§ **ESTRATTO FORNITO**:
☆ ☆ ☆ ☆
Se non fosse riuscito a diventare un filmaker, aveva un piano B?
"Quando ero piccolo sognavo di diventare un compositore. Ma non avevo talento. Probabilmente sarei finito a fare il maestro di scuola. Mi piace insegnare".

Che cosa pensa che i suoi figli avranno in futuro che lei non ha avuto?
"Cose che io ora neanche posso ipotizzare. Per usare uno slogan, potranno avere tutto quello che riescono a immaginare. Ed è l'immaginazione che ci fa compiere progressi. Perché la tecnologia stimola la creatività oltre le soglie di quello che sembra al momento possibile".

Anche questo film è pieno di giovani attori. Quale è il segreto per lavorare con i bambini, che secondo i veterani di Hollywood sarebbero una delle tre cose da evitare, insieme agli animali e all'acqua?
☆ ☆ ☆ ☆
§ **RECORD PRESENTATI**:

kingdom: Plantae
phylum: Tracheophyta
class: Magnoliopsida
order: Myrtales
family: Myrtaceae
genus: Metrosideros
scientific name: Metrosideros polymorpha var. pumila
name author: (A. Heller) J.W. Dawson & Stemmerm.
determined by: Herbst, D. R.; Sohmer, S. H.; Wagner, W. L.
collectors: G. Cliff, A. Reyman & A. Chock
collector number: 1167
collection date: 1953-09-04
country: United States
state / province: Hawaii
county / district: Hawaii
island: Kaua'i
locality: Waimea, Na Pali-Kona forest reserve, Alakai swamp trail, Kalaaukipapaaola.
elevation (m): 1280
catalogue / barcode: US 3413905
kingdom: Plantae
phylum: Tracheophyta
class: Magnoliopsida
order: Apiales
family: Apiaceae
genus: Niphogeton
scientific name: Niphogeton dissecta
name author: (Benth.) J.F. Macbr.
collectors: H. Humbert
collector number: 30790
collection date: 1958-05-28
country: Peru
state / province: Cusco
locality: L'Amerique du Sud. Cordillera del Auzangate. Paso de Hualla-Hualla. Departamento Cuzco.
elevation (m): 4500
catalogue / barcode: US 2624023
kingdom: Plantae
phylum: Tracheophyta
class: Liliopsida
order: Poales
☆ ☆ ☆ ☆
§ **COMPITI DELL'ESERCIZIO**:
A) Come si traduce in inglese la frase dell'intervista «Ed è l'immaginazione che ci fa compiere progressi.»?
B) Trascrivi dall'intervista il passo da "Se non fosse" a "animali e all'acqua?".

§ **RISPOSTE IN ORDINE**:
A) And it is imagination that makes us progress.

B)
Se non fosse riuscito a diventare un filmaker, aveva un piano B?
"Quando ero piccolo sognavo di diventare un compositore. Ma non avevo talento. Probabilmente sarei finito a fare il maestro di scuola. Mi piace insegnare".

Che cosa pensa che i suoi figli avranno in futuro che lei non ha avuto?
"Cose che io ora neanche posso ipotizzare. Per usare uno slogan, potranno avere tutto quello che riescono a immaginare. Ed è l'immaginazione che ci fa compiere progressi. Perché la tecnologia stimola la creatività oltre le soglie di quello che sembra al momento possibile".

Anche questo film è pieno di giovani attori. Quale è il segreto per lavorare con i bambini, che secondo i veterani di Hollywood sarebbero una delle tre cose da evitare, insieme agli animali e all'acqua?